We think that these questions don’t get to the real reasons for the bill. (Obviously, the surface level reasons for the bill are to save lives and reduce addiction, but let’s dig deeper than that.) From the DOJ’s perspective, the overriding problem has been a bureaucratic one: a lack of desire by Assistant US Attorneys to accept and pursue these cases. That trickles down to DEA agents, who don’t want to spend months investigating an Internet pharmacy case that never gets filed.

This leads to the question: what are the two things that prosecutors want in order to file cases against rogue Internet pharmacies? This bill provides both: a case that is easier to win, and real time if the defendant is convicted. Let’s look at both factors.

First: much of the debate has correctly focused on the bill’s definition of “valid prescription,” the lack thereof in codified law, and how that relates to “online consultations.” Yet it’s arguable that existing law on this point isn’t so much unclear as it is convoluted. After all, good prosecutors can and do get convictions for “online consultation” controlled substance websites under current law. However, jury instructions, closing arguments, and the presentation of evidence can be a complicated nightmare. The bill doesn’t so much enact something new as much as it does codify what the DEA has argued, mostly successfully, is the right interpretation of existing law. As a result, the government’s prosecutions will simply be more straightforward.
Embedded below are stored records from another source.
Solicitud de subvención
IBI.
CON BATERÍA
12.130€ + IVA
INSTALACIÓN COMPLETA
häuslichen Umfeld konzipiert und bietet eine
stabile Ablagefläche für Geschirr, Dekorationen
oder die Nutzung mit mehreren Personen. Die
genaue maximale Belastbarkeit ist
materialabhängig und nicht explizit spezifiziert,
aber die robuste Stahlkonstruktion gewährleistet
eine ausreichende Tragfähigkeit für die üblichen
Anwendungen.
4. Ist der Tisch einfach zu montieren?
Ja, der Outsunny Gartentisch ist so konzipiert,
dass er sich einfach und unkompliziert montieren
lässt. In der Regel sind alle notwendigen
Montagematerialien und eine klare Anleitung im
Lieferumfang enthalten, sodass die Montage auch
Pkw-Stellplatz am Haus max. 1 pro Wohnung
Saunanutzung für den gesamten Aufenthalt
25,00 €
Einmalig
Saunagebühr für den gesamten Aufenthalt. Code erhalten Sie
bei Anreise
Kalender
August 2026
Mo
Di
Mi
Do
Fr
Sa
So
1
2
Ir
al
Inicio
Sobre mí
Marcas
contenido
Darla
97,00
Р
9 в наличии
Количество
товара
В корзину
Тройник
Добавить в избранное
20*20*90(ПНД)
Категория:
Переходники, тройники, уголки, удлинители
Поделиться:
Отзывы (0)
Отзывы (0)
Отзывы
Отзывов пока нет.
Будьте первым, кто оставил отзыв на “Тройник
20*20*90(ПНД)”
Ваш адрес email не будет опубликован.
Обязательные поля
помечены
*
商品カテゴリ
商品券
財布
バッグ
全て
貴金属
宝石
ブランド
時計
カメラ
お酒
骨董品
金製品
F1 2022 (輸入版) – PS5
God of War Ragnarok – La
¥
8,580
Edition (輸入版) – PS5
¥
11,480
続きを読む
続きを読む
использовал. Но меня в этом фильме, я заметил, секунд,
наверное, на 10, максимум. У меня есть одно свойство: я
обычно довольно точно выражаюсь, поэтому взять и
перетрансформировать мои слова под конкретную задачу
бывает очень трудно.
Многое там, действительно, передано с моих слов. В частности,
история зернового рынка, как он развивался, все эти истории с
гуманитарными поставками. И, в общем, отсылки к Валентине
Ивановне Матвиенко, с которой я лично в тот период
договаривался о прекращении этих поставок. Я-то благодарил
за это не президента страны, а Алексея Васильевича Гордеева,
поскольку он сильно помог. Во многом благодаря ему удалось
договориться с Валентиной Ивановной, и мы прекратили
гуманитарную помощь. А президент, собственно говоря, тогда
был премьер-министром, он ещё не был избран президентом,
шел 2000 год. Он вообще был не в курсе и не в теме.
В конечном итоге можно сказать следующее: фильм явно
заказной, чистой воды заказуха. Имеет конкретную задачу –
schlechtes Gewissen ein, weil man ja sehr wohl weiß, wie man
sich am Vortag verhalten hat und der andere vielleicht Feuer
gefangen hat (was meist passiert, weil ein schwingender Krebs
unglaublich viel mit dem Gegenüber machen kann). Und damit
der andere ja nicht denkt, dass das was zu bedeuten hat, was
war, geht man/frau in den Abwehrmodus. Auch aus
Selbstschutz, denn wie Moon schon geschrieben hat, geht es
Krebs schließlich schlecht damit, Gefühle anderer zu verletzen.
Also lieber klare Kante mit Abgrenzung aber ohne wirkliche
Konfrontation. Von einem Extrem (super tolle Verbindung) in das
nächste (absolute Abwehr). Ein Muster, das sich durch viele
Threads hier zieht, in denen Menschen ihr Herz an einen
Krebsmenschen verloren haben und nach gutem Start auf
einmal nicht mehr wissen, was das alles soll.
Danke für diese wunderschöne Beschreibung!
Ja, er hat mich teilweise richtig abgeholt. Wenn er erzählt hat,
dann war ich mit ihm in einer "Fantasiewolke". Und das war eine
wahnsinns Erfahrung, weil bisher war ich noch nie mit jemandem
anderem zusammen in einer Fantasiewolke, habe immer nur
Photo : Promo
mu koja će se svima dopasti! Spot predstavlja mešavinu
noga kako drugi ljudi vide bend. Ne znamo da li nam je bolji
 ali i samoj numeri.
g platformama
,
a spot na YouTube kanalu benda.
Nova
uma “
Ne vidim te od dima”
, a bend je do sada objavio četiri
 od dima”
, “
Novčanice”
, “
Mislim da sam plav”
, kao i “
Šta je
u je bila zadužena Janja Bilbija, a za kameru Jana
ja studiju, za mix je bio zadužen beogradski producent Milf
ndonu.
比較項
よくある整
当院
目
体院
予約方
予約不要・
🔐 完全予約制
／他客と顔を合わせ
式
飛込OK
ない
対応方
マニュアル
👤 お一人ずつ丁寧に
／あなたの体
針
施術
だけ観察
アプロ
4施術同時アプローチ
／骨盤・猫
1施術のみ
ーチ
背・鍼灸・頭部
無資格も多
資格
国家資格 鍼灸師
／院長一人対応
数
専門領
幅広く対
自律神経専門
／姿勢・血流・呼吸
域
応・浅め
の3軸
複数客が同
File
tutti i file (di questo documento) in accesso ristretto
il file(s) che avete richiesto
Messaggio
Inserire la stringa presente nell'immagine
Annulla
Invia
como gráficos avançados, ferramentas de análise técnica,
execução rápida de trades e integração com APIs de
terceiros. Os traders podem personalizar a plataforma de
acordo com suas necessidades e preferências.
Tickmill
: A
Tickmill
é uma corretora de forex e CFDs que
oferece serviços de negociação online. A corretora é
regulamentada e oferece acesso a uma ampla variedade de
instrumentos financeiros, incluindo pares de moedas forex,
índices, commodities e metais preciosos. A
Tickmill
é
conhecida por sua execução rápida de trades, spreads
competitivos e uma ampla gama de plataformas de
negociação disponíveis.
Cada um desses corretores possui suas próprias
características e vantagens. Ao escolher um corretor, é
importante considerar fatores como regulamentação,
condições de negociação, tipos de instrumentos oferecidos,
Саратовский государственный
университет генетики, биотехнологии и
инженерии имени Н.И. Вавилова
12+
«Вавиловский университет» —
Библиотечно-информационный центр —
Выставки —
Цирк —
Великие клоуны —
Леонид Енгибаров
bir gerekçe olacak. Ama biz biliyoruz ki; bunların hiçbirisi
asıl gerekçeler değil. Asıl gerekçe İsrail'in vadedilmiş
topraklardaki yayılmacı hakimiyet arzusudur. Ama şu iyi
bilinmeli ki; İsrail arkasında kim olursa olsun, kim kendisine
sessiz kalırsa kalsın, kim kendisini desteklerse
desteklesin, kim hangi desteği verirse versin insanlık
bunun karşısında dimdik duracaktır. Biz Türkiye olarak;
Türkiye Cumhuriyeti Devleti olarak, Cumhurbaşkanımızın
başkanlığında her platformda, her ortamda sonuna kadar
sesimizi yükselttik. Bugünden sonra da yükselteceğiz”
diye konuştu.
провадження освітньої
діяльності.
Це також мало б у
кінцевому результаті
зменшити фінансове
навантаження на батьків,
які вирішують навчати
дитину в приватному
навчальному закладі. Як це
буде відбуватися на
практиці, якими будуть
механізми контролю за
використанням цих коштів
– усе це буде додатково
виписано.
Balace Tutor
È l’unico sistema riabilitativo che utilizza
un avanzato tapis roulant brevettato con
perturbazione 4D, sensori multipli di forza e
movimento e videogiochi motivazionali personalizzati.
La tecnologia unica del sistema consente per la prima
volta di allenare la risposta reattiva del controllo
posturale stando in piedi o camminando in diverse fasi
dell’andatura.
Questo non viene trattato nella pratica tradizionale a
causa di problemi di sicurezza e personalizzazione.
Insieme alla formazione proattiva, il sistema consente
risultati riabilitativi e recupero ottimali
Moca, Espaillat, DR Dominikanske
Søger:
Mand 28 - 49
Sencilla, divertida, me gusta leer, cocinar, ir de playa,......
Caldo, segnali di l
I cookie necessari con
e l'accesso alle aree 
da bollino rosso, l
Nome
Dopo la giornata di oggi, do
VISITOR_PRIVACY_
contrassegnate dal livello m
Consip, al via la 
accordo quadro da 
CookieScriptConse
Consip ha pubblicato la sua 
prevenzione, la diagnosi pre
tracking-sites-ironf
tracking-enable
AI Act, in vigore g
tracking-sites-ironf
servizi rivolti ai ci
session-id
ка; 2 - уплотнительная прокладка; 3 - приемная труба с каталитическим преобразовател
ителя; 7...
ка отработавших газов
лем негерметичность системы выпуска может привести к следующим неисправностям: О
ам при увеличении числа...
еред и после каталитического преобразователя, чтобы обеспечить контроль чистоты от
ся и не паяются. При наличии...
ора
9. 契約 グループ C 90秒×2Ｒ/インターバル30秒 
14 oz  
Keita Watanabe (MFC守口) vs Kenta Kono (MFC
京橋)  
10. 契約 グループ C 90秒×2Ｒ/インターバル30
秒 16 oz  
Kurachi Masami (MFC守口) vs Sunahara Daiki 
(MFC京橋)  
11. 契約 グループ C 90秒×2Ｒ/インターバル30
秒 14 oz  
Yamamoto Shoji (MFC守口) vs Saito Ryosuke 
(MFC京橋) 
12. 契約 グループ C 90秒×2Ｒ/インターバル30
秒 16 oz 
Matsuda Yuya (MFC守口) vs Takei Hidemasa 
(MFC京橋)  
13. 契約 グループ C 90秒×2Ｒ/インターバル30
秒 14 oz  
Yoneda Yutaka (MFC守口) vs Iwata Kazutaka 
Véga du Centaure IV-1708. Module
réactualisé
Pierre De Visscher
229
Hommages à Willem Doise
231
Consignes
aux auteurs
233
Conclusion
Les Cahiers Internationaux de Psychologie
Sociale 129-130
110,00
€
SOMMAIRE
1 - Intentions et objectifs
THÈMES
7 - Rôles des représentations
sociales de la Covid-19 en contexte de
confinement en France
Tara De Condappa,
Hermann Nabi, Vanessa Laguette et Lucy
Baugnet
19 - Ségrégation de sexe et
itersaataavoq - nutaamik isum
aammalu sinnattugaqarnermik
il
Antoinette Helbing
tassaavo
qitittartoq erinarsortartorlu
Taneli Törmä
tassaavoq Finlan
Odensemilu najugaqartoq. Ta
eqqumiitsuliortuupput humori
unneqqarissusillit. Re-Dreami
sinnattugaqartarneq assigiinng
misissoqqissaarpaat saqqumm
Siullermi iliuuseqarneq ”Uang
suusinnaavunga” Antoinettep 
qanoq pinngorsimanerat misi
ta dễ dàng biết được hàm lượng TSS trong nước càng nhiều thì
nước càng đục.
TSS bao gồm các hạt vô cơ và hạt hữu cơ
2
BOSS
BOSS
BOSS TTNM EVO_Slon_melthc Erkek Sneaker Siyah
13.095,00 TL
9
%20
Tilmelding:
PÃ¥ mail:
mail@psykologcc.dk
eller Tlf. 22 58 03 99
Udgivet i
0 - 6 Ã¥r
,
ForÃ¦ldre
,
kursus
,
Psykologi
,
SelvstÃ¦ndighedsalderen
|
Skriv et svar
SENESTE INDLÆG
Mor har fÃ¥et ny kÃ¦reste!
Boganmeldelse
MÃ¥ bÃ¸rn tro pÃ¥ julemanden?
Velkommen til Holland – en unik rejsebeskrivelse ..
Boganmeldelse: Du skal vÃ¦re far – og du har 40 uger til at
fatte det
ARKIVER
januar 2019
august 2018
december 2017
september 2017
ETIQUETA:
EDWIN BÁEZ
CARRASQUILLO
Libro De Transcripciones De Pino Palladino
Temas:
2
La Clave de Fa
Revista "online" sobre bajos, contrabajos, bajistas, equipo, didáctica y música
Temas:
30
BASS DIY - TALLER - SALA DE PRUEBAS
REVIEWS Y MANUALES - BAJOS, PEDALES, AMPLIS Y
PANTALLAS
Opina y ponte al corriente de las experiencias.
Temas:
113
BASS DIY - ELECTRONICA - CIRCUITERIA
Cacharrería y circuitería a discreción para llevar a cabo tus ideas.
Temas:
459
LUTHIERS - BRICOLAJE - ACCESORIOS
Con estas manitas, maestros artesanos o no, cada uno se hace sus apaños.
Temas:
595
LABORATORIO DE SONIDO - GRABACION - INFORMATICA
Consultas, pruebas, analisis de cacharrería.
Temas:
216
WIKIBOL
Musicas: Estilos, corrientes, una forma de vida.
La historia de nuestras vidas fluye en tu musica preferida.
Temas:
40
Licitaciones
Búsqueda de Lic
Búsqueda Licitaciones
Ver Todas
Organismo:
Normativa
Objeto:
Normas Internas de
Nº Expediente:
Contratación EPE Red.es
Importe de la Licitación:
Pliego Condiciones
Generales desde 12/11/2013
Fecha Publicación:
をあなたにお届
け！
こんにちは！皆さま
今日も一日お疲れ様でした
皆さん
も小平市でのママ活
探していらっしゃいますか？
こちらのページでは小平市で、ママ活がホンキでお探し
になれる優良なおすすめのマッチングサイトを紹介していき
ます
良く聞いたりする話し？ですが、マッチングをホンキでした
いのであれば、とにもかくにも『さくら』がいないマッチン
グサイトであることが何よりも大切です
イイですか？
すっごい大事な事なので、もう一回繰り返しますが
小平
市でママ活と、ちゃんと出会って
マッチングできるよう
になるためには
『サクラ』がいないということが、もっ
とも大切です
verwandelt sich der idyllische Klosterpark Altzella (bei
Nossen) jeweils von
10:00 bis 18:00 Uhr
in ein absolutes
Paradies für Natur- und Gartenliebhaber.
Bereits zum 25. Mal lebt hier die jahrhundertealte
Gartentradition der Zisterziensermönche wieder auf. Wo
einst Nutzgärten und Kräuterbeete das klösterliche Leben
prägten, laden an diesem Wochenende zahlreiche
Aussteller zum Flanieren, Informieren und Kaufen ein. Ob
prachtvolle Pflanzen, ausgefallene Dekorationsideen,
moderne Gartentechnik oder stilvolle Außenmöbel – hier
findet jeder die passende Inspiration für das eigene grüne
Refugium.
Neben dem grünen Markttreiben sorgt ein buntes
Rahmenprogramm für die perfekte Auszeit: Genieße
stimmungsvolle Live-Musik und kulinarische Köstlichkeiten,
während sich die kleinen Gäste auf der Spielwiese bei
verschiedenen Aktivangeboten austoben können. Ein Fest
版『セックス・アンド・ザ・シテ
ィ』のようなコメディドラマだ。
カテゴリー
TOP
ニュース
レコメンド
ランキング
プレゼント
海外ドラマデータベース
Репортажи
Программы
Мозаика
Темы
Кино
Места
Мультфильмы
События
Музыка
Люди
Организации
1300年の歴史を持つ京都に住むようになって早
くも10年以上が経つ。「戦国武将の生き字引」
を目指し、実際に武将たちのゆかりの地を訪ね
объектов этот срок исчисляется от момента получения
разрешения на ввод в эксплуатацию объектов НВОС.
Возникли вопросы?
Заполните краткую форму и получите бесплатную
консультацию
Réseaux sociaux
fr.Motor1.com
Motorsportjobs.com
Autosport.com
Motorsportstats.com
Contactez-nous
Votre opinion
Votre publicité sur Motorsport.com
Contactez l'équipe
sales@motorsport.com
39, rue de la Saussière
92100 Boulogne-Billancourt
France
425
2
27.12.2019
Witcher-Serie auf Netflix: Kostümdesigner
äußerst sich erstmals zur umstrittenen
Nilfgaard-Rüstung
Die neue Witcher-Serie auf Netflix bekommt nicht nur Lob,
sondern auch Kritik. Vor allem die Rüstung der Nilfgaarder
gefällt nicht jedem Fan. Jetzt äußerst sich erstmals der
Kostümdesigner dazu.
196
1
Second: the increased penalties within the bill have largely been overlooked. They’re important. Why? Federal prosecutors usually don’t want to spend much time on a case that will only result in a few months prison. That’s one reason, in our view, that it’s fairly difficult to acquire Schedule II and III drugs via an online consultation these days, but Schedule IV drugs are comparatively more available that way. And there have been fewer prosecutions for Schedule IV schemes, with exceptions. The current penalties for Schedule III, IV and V drugs provide little prison time, at least compared to Schedule I and II offenses. By raising the possible penalties, the bill provides incentives to prosecutors who want to see real prison time available against the defendants they prosecute.

Those were the reasons for the bill, not a belief within the DEA that a prescription for a controlled substance based only on an online consultation was, in fact, a lawful act. Our prediction: if there’s an increase in the number of cases filed against online pharmacies selling controlled substances based only on an online consultation, it won’t be primarily because of the definition of “valid prescription.” Rather, it will be because the increased penalties for Schedule IV drugs (like Ambien, Xanax, Valium and Phentermine) make those cases more attractive to federal prosecutors, and thus, DEA agents will similarly be more willing to investigate those cases.